Love, Love, Love

All around my house I have the lyrics “All you need is love” and in the new house my original art, “Love is all you need.” Here I am with no love at all.

I know my kids will say they love me and I’m sure they do. Neither will go out of their way or do anything to show they love me.

The only love I feel is in my granddaughter Brylee. Nothing but pure love. Unfortunately I’m not around her enough.

I don’t even know my grandson Victor. His parents fucked up and he lives with his other grandparents. He lived with us when he was little and I loved it. Now I see him once a year, Christmas, and we don’t get to talk. He’s very closed and I get minimum answers or conversations. I long to know him.

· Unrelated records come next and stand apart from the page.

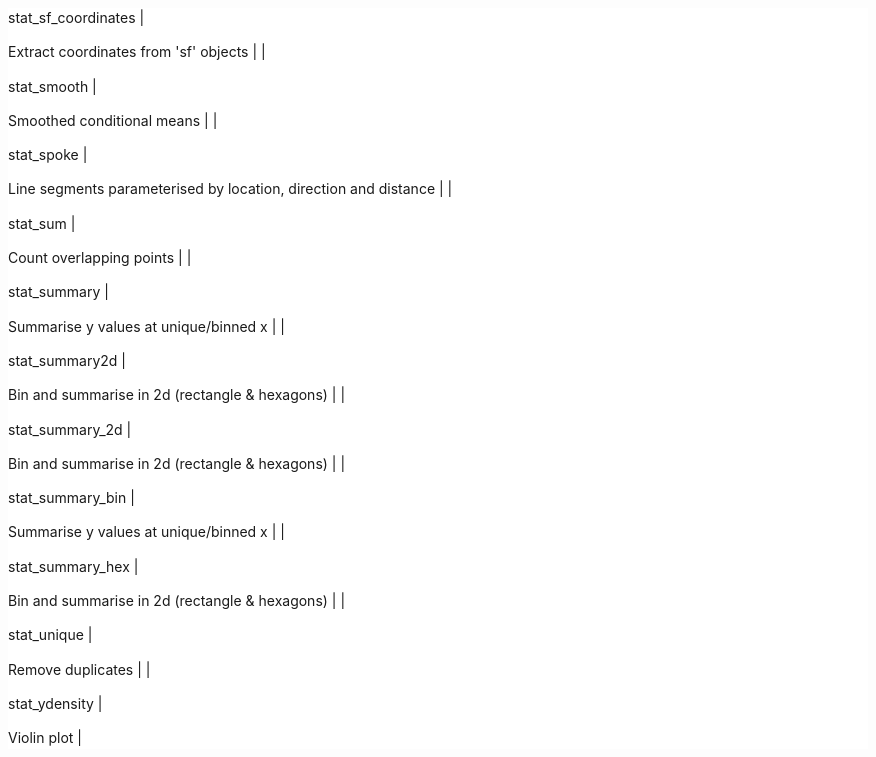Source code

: stat_sf_coordinates | 

Extract   coordinates from 'sf' objects |
| 

stat_smooth | 

Smoothed   conditional means |
| 

stat_spoke | 

Line   segments parameterised by location, direction and distance |
| 

stat_sum | 

Count   overlapping points |
| 

stat_summary | 

Summarise   y values at unique/binned x |
| 

stat_summary2d | 

Bin   and summarise in 2d (rectangle & hexagons) |
| 

stat_summary_2d | 

Bin   and summarise in 2d (rectangle & hexagons) |
| 

stat_summary_bin | 

Summarise   y values at unique/binned x |
| 

stat_summary_hex | 

Bin   and summarise in 2d (rectangle & hexagons) |
| 

stat_unique | 

Remove   duplicates |
| 

stat_ydensity | 

Violin   plot |
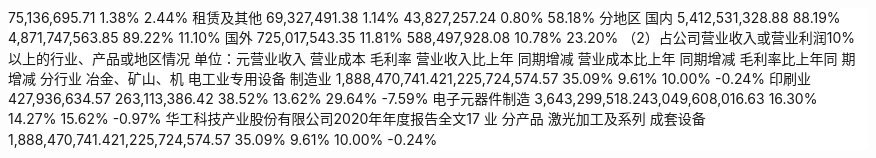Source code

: 75,136,695.71
1.38%
2.44%
租赁及其他
69,327,491.38
1.14%
43,827,257.24
0.80%
58.18%
分地区
国内
5,412,531,328.88
88.19%
4,871,747,563.85
89.22%
11.10%
国外
725,017,543.35
11.81%
588,497,928.08
10.78%
23.20%
（2）占公司营业收入或营业利润10%以上的行业、产品或地区情况
单位：元营业收入
营业成本
毛利率
营业收入比上年
同期增减
营业成本比上年
同期增减
毛利率比上年同
期增减
分行业
冶金、矿山、机
电工业专用设备
制造业
1,888,470,741.421,225,724,574.57
35.09%
9.61%
10.00%
-0.24%
印刷业
427,936,634.57
263,113,386.42
38.52%
13.62%
29.64%
-7.59%
电子元器件制造
3,643,299,518.243,049,608,016.63
16.30%
14.27%
15.62%
-0.97%
华工科技产业股份有限公司2020年年度报告全文17
业
分产品
激光加工及系列
成套设备
1,888,470,741.421,225,724,574.57
35.09%
9.61%
10.00%
-0.24%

Pete is the worst because he’s my husband. No affection, no compliments, no sharing, no sex. I really feel there’s something intrinsically wrong with him. He has no emotion, no sense of humor, no friends and conversations are only about him and his job and what he has to do. He doesn’t enjoy nature or music. When we go somewhere, he rushes through, is cranky and impatient. He doesn’t show one bit of interest in anything I do. He knows I have this blog and has no interest in reading it. I did a newsletter when I was a Master Gardener, which I was very proud of. He never read one.

Today I was in another room, I had the radio on loud, he lowered it. I came into the room and Pink Floyd’s, “The great gig in the sky” was on. I asked why he didn’t call me, it’s one of my all time favorites. He knows that! This kind of stuff never occurs to him. He’s oblivious.

I can’t stand it anymore, I’m so lonely and I don’t know what to do. I’m back burying my brain in computer games. I want to feel loved sooo badly.